$$f(z)= 1 + \frac{1}{z} + \frac{1}{2!z^2} + ... + \frac{1}{n!z^n}$$
I can't seem to apply Rouche's Theorem here.
Another idea would be to use perhaps Big Picard's theorem, since f(z) will converge to $e^{\large \frac{1}{z}}$, I think. And so it will have an essential singularity at z=0.
But Big Picard allows for one exceptional point. What if the exceptional point is...0? Then I am stuck.
Any ideas are welcome.
Thanks,
Using Rouche's theorem we prove that for arbitrary large $R$, there exists $n$ such that $$f(1/z)=1+\sum_{k=1}^n z^k/k!\ne 0$$ inside $|z|=R, \,$ that is, $f(1/z)$ has all roots outside $|z|=R\,(=1/r)$.
It is all we shall prove.
Since the series $1+\sum_{k=1}^\infty z^k/k!$ converges to $e^z$ uniformly on $|z|\le R $, $$\left|-\sum_{k=n+1}^\infty z^k/k!\right|<\varepsilon \quad (|z|\le R)$$ for sufficiently large $n$.
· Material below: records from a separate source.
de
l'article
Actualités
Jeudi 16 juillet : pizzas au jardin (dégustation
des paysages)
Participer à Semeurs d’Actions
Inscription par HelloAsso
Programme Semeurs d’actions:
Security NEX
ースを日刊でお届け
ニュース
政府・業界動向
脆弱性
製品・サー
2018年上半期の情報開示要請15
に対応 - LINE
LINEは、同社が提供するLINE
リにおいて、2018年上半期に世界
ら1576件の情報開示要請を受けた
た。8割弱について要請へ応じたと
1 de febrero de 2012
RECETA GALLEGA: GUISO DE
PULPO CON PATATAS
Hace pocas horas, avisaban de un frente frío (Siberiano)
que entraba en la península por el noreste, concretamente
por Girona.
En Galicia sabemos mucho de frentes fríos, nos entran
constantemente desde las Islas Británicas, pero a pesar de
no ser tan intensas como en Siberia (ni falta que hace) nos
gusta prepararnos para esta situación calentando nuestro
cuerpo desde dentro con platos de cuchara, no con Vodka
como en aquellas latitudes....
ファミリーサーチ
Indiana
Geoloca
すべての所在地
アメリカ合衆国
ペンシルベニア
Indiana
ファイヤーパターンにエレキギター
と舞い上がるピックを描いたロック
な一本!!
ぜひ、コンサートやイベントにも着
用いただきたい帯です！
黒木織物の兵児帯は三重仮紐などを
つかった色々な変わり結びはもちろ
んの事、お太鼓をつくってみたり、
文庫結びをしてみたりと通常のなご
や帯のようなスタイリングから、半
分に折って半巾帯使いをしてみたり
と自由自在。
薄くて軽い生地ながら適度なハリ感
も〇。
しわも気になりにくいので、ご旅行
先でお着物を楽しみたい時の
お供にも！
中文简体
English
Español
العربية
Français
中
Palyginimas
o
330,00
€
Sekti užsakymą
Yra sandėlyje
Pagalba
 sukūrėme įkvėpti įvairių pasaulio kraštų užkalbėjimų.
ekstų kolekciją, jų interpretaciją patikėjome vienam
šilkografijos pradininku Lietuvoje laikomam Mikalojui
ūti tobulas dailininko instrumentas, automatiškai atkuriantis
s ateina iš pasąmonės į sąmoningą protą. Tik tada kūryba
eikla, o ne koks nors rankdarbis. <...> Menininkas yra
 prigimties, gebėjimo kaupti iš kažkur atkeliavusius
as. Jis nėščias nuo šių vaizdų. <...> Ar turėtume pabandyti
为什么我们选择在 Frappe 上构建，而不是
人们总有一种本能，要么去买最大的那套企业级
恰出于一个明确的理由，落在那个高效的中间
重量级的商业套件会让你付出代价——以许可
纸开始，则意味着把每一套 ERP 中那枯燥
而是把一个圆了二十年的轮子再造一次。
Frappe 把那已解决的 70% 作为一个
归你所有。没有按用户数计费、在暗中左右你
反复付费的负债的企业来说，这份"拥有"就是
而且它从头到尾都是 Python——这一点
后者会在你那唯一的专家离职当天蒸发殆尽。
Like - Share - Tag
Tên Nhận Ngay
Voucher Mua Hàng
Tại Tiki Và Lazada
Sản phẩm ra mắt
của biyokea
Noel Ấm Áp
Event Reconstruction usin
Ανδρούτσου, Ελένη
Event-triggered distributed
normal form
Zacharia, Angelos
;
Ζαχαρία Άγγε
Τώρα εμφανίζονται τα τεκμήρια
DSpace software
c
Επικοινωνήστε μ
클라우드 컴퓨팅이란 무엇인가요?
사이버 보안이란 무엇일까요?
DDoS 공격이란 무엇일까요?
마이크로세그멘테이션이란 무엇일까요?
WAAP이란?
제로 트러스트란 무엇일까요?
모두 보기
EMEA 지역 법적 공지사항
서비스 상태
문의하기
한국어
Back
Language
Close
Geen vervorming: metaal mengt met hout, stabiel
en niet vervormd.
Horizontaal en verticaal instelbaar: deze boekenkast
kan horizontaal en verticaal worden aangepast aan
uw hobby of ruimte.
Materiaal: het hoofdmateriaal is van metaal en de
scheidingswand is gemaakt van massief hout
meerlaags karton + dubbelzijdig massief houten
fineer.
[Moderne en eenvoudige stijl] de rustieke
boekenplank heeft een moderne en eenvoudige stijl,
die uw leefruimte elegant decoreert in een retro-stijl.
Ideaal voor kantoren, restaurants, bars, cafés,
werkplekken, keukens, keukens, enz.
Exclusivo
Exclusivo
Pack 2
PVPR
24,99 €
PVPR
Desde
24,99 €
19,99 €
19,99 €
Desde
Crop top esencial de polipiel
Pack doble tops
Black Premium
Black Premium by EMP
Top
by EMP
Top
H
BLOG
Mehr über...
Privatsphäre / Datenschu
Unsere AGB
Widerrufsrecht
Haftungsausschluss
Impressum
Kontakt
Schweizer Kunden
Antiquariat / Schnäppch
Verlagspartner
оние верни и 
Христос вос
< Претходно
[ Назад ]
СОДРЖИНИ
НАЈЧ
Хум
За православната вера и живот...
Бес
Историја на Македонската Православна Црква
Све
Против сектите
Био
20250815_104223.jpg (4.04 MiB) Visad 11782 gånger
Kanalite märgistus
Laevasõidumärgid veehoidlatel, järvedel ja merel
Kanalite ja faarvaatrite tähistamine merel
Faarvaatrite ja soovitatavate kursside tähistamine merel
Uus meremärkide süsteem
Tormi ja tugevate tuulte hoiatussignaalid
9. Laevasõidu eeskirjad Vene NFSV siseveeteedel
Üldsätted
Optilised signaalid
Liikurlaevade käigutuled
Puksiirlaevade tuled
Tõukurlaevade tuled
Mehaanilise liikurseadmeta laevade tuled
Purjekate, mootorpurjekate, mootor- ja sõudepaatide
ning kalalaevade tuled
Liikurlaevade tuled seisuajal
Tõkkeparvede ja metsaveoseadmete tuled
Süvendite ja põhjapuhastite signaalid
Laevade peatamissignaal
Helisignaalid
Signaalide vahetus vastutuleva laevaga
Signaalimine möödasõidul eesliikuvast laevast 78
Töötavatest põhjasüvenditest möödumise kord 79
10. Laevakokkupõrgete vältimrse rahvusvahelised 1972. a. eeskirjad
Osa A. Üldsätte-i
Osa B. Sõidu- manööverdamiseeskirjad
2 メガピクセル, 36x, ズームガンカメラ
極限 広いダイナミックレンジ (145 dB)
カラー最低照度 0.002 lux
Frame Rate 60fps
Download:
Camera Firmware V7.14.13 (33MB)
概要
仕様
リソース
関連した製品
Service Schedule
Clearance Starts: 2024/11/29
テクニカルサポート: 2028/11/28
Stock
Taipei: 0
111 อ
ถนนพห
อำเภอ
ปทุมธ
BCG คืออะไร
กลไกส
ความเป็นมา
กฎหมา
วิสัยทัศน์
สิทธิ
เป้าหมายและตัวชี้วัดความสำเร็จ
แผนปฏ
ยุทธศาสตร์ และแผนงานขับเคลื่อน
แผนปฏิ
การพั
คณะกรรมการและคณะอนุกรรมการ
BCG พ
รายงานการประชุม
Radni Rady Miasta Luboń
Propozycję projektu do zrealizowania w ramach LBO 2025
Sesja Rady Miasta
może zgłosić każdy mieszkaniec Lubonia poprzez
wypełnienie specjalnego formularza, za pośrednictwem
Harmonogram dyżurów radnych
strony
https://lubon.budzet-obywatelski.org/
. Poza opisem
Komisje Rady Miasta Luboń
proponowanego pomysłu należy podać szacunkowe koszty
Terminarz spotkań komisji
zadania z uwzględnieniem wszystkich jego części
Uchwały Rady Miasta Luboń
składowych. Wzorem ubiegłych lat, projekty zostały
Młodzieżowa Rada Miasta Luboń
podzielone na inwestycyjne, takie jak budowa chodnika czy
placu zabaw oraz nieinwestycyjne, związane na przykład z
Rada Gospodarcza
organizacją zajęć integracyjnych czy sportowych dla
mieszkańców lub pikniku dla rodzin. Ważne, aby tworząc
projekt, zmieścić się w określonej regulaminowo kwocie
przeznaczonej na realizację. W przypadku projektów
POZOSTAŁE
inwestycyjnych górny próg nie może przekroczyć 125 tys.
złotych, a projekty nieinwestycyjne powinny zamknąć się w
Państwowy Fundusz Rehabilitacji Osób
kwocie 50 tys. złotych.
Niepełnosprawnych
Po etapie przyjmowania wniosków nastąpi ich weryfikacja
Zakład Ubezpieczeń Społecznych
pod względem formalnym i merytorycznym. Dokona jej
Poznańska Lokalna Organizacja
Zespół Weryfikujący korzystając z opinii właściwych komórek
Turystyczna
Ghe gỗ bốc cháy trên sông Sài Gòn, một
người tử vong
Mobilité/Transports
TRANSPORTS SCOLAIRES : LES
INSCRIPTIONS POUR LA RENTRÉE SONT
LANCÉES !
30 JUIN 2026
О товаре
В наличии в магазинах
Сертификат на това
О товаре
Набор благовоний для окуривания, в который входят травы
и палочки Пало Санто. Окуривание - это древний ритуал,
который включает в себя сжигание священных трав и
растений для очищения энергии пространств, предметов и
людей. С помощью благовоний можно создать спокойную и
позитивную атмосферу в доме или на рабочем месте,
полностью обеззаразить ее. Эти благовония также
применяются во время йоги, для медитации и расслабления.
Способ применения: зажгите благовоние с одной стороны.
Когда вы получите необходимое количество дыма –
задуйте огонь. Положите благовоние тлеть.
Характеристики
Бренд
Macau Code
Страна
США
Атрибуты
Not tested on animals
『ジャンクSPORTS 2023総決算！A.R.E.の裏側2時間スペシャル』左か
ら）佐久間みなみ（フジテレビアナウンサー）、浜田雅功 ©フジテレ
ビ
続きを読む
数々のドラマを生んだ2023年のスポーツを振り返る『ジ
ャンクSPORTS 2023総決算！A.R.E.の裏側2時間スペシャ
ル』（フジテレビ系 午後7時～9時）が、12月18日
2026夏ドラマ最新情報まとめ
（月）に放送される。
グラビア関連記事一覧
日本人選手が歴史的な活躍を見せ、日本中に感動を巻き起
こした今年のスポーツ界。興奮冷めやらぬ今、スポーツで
Take $\varepsilon =e^{-R}$, then since $\min_{|z|=R} |e^z|=e^{-R}$ we have $$ \left|-\sum_{k=n+1}^\infty z^k/k!\right|< |e^z|$$ on $|z|=R$.
Therefore by Rouche's theorem $e^z$ and $f(1/z)=e^z+\left(-\sum_{k=n+1}^\infty z^k/k!\right)$ have the same number of zeros, that is, $f(1/z)$ has no zeros inside $|z|=R$.